Anti-fragility: errors are good!

2014-05-11

anti-fragility

I’m currently reading Antifragile: Things that Gain from Disorder by Nassim Nicholas Taleb. Now whilst at times his writing style annoys me a little, he raises some very interesting concepts in the book. The core idea is that the opposite of something fragile isn’t just robust but is anti-fragile. A fragile system is one that breaks down when shocked. A robust system is one that is resistant and doesn’t break when exposed to shocks. An anti-fragile system is one that is actually improved by shocks. Provided the shocks aren’t too big. Evolution is a good example of an anti-fragile system. Life throws problems at a species. Through survival of the fittest the species becomes more suited to its environment. It actively gets better thanks to small amounts of stress and damage. This got me thinking about how this idea might apply to software development.

Robustness. Better than fragility, right?

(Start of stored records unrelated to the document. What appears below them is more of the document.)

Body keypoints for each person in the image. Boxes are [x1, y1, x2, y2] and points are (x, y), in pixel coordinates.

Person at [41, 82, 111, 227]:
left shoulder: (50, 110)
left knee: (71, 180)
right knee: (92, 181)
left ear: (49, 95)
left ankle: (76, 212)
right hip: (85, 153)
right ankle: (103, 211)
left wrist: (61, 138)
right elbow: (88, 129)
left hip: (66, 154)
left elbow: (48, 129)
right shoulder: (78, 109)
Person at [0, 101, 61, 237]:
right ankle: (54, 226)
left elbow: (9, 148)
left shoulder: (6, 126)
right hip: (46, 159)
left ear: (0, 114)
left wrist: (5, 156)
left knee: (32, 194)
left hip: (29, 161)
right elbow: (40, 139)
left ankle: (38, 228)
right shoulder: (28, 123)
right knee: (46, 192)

We don’t want fragile software. If your application crashes the moment someone clicks in the wrong spot you’re gonna have a bad time. So the first step in countering this is normally to make our software less error prone. When a service dies we handle it gracefully and carry on as best we can. Now whilst this is almost certainly better than having a fragile piece of software, is this the best we can do? Every error, warning and problem our users run in to is effectively a piece of information. Hinting at something we could and should change. We could use this to improve our code base. I would even go as far as to say if we are too robust we risk hiding some potentially useful information (fail fast is one way of countering this).

Errors as useful input

You test your software (you do right?). This eliminates a lot of bugs and issues before your software even meets the outside world. Now let’s say you spend an hour testing your software. You release it. You then get 4000 users over the next day each spending 15 minutes using the software. In this one day your users have now spent one thousand times longer testing the software than you did. In addition they’ve done some really odd things (they are users after all). At the same time our software will also be exposed to the effects of the real world. Maybe some hardware will fail. Maybe a network connection will go through a sluggish period.

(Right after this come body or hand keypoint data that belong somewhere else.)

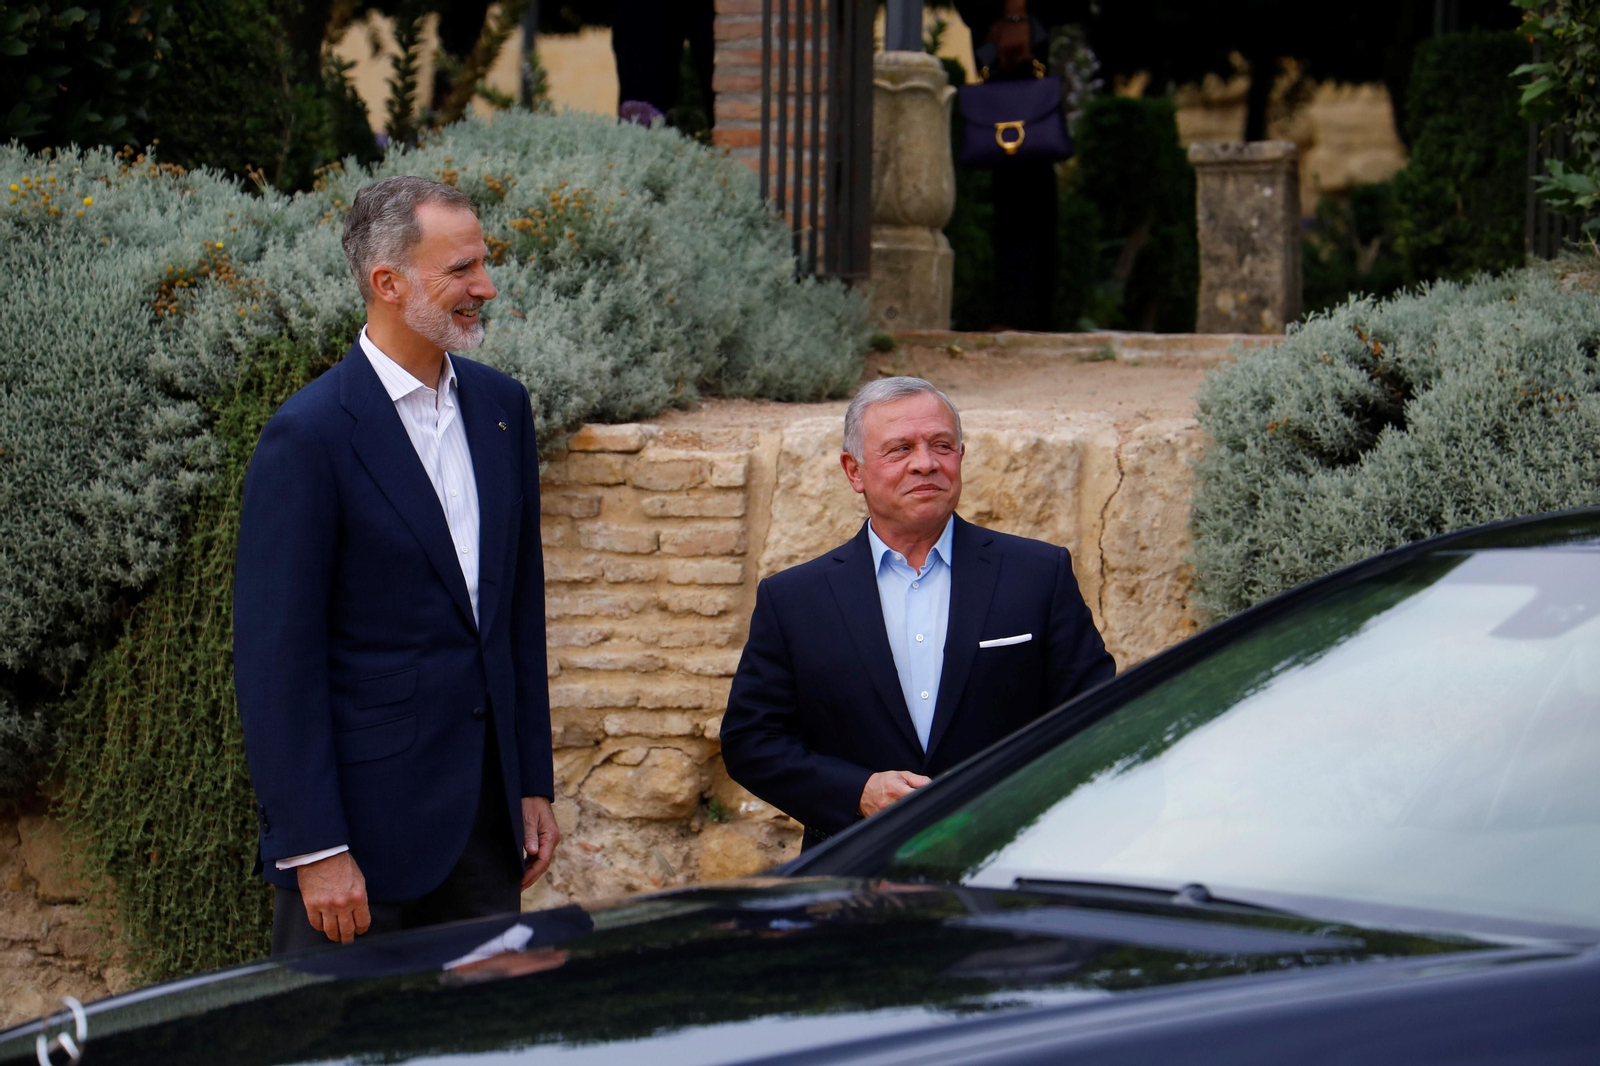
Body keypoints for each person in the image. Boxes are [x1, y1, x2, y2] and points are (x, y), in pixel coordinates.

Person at [234, 175, 561, 954]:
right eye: (461, 270)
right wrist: (314, 848)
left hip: (487, 839)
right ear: (387, 283)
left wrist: (531, 781)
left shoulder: (504, 409)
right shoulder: (307, 437)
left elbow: (517, 615)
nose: (485, 286)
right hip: (360, 852)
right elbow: (276, 664)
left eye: (483, 263)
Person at [720, 377, 1115, 848]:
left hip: (1010, 862)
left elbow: (1097, 717)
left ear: (961, 458)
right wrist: (858, 793)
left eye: (941, 445)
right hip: (855, 876)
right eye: (899, 449)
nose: (925, 463)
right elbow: (752, 742)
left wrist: (1014, 802)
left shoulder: (1038, 574)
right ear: (854, 471)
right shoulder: (795, 599)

Harnessing this information is a good thing ™. If the problem is big enough then your users will probably get in touch. If it’s small then they’ll likely ignore it. This is one of the reasons I like error tracking software (see bugsnag and raygun - both of which dramtically improve the signal to noise ratio of an error feed).

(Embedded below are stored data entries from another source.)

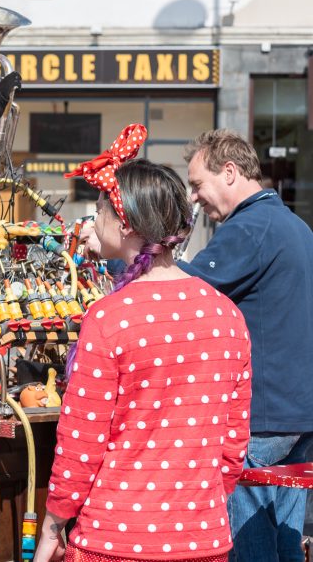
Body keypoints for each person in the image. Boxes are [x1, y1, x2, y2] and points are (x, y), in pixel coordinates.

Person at [35, 126, 252, 562]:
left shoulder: (110, 318)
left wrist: (53, 525)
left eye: (99, 212)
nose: (93, 222)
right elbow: (232, 449)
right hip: (203, 539)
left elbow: (81, 444)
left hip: (115, 540)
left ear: (126, 222)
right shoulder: (228, 315)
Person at [180, 129, 313, 562]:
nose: (195, 198)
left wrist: (126, 256)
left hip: (262, 415)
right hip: (300, 413)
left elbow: (184, 291)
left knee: (251, 548)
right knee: (287, 544)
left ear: (230, 172)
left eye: (198, 184)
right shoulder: (294, 225)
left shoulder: (250, 227)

Speed of change - Continuous Delivery, Agile, Kanban, XP and others

Once we are getting this steady flow of errors we need to start doing something about it. If the errors are ignored then the risk of them compounding increases and it all starts to seem a bit fragile. One of the core strengths of agile development (and other related methodologies) is the ability to respond rapidly to change. Now with every error the software can be improved, getting incrementally better with each shock. The combined system of the software, error tracking and development team is now starting to look anti-fragile.

Artificial Sources of errors

Users and natural hardware failures don’t have to be our only source of shocks. They can be simulated artificially either during testing or, for bolder developers, when live. For hammering the front end Gremlins.js is a handy little library. Netflix are also fairly well know for using chaos monkey to randomly take down hardware. This approach allows us to provide extra stress on our software. Forcing it to be a better fit for our requirements.

Closing thoughts

Errors and failures don’t have to be negative. When handled correctly they are, in fact, a valuable form of data that allows us to improve our software. I think the following is required for software to be anti-fragile:

Errors must be known. This can be through logging, well defined metrics, or good client comms. If the errors aren’t quantified then nothing can be done about them.
The system should be relatively robust and modular. A small mistake shouldn’t take down our server, for example. Large failures could hide the small, more useful failures.
Change must be able to happen quickly. This enables new versions of the software to be exposed to the same feedback process and improved upon in the same way.

Some of the above is necessarily vague. The exact values would depend on the context. These are just some ideas I’ve been mulling over. It’s possible I’ll take these thoughts further and make something useful out of them in a later post. Hopefully this was at least some food for thought.